There are more cute conifers in the meadow and along the ridge. “Look at those trees. Some of them have skirts!” Andy comments. Indeed, the bottoms of some of the trees flare out like billowing fabric. It looks kind of trippy from a distance, like the trees are melting onto the hill. As we get closer it appears as though these skirts are actually branches on the tree and not other plants. Huh. I wonder what the evolutionary function of these tree skirts are. 

We pass a small stream and collect enough water for camp here since it’s unclear whether Windy Pass has water. Suddenly it is very cold, and then it’s raining again, but it doesn’t rain for long. A little while later we end up in a flattened meadow between trees. Many of the potential tentsites are in depressions that look like they would become soup if it rained, but eventually we find a suitable sheltered spot among trees and set up. 

There’s a nice fire ring with some logs so we cook dinner there. Andy opts for a chicken Knorr pasta side AND an entire box of Parmesan couscous. Man is HUNGRY. I cook a Mexican rice Knorr side, grazing on various snacks while it reconstitutes.

“I have to say, the one thing you have on me is that you have much better food for hiking,” Andy admits.

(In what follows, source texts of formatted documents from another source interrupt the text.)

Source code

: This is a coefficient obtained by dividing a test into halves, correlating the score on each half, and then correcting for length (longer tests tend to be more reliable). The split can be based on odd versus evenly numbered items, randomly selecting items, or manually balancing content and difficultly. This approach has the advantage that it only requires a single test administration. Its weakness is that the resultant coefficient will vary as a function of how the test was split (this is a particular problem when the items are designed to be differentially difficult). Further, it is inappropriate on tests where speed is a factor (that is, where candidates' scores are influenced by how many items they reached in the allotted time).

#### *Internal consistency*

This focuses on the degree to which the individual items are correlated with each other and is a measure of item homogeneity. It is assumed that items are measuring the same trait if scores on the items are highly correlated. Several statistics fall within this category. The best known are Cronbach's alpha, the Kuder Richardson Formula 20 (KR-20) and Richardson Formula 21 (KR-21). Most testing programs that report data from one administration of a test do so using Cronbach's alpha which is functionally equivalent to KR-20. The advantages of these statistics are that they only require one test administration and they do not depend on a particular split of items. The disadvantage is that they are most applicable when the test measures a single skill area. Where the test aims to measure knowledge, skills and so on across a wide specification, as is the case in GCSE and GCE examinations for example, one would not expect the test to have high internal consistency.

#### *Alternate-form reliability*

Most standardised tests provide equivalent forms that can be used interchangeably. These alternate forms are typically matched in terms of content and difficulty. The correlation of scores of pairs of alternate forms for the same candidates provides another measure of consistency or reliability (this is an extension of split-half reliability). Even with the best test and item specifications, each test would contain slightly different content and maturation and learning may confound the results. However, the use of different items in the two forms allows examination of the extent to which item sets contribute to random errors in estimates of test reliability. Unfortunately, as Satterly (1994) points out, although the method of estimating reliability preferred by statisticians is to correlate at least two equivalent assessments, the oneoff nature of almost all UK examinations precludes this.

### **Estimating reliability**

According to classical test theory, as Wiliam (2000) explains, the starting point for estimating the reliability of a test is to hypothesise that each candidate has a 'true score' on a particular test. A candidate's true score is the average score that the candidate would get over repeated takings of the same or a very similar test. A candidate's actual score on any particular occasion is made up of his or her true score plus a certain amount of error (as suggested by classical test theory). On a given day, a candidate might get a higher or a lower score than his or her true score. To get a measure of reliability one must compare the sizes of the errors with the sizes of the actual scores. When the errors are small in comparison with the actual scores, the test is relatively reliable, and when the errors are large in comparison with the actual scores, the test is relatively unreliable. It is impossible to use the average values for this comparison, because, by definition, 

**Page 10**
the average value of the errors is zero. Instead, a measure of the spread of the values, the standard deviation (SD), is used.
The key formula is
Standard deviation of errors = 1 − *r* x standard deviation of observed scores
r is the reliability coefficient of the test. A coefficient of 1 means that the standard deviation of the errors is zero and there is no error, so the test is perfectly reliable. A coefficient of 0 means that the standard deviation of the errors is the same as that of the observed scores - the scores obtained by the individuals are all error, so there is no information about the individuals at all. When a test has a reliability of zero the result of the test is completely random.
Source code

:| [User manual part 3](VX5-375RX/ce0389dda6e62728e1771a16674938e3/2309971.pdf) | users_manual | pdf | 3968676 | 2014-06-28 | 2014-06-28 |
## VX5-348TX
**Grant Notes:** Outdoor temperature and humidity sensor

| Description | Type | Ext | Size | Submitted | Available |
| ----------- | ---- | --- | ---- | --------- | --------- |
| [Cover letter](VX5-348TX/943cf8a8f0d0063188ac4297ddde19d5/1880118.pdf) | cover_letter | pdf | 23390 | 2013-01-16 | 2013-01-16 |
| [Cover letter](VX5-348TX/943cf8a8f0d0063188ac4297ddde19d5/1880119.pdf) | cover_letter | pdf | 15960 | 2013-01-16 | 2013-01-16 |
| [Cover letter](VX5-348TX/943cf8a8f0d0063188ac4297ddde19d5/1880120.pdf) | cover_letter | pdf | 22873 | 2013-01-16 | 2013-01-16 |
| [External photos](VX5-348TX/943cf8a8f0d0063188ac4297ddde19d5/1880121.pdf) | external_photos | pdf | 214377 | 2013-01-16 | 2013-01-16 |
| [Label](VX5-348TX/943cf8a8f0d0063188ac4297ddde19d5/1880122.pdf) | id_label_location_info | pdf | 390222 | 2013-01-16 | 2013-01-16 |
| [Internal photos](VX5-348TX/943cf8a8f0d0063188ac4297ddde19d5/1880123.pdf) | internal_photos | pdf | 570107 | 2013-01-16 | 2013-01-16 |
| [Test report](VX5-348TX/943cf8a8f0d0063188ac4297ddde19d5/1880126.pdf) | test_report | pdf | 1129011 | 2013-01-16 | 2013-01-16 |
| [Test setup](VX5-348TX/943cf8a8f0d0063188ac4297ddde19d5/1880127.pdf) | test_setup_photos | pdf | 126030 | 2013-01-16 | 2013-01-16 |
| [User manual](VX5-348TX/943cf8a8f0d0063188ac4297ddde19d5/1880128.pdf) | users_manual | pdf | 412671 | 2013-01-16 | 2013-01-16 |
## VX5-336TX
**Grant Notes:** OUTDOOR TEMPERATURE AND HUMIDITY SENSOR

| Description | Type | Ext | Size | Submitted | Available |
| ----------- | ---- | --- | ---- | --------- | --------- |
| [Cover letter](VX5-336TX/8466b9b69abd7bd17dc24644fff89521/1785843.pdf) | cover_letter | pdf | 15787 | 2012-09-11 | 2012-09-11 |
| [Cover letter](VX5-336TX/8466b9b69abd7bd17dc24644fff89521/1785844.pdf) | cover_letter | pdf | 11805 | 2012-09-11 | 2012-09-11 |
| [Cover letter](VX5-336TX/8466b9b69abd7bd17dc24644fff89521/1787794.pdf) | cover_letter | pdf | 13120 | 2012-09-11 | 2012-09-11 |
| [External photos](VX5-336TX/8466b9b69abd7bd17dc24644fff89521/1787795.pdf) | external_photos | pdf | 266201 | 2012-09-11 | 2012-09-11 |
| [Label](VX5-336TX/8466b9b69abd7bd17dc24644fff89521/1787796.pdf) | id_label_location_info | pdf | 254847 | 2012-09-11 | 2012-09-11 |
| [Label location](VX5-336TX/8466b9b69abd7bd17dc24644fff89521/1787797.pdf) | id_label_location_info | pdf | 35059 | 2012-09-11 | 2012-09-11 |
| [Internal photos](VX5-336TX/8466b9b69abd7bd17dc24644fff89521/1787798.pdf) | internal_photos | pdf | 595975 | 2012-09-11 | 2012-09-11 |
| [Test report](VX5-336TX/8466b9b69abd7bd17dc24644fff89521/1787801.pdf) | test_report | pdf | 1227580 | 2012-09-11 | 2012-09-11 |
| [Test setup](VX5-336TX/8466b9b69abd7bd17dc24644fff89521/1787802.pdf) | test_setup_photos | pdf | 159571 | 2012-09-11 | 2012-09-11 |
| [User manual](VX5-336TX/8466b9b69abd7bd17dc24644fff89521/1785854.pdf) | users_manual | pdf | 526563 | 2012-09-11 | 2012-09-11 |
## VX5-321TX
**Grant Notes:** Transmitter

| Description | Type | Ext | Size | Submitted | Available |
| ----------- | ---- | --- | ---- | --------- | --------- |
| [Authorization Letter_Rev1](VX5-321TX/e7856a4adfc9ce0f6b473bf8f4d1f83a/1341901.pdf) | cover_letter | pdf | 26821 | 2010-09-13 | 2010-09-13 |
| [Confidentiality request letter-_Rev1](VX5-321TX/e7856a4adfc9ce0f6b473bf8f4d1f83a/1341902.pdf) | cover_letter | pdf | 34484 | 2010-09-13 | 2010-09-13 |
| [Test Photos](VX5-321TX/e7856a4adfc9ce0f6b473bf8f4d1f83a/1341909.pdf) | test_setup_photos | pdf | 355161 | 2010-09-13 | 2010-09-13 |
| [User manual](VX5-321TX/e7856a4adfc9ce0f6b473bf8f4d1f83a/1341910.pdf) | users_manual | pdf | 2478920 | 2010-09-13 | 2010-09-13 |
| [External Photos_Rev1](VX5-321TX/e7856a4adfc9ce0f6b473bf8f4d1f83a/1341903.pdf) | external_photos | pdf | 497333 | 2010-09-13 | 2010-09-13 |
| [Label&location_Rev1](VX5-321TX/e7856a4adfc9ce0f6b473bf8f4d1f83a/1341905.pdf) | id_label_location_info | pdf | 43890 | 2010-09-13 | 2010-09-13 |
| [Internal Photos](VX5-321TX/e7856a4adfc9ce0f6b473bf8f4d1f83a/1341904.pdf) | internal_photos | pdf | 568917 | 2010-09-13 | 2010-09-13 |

“HA! I am better than you!” 

“Just at that!”

Almost as if to prove my point, I guide him through the best practice for couscous: pour it in a plastic bag, then add the seasoning, shake it up, and add the hot—not boiling—water into the bag along with olive oil. Massage it, wait a few minutes, add whatever toppings and protein you want, and voilà. Perfect couscous. (To be fair, I probably got this from watching Tribute or Jumbo. We don’t make it through alone, do we?)

It’s still early by time we finish, so we sit around chatting for a bit. Andy has plans to attempt the CDT SOBO right after this, but we both share some apprehensions about the trail, and we discuss those. For me, I have a vision of being completely alone in the wilderness of Montana, on an exposed ridge, with a hailstorm rolling in, freezing cold. Then there are the grizzlies. But my biggest concern is probably the solitude. Andy agrees. While it’s nice to have some time alone to think, in the end, not a single favorite memory that I cherish from the PCT is from a time when I was completely alone. It was always shared with someone else. There are people on the CDT, obviously, and more every year. But going SOBO just inevitably sets you up for extra aloneness. The timing of a southbound hike works out better for me, so that’s my plan for next year. But I’m still scared.

In the end, we settle on the idea that it’s not a bad thing to just attempt something. Either Andy will love the CDT and continue, or leave and go do part of the PCT with Hollie instead. Either way is good. There are no rules in hiking—other than leave no trace and hike your own hike, anyway. Life’s all about choosing your own adventure. And that’s what makes it great. 

RIP my legs. Cause of death: pointy bois

Eventually the mosquito swarm is annoying and we’re both getting sleepy, so we retreat to our own tents. I write for a bit, but being horizontal is simply too comfy, and I slide into sleep. 

I wake when I hear Andy. “Passport? The weather is going to be bad for the next few days.”

“Hrrgg?”

“Yeah, it’s going to be like a high of 46 Fahrenheit until we’re done.”

“What? During the day?”

“Yeah. At this current location anyway.”

Well, that’s lovely. I guess all those manic FarOut comments about the weather between Harts and Canada weren’t far off base. We’ll deal with it. At this point, I’ll do crazy shit to make it to Canada at last.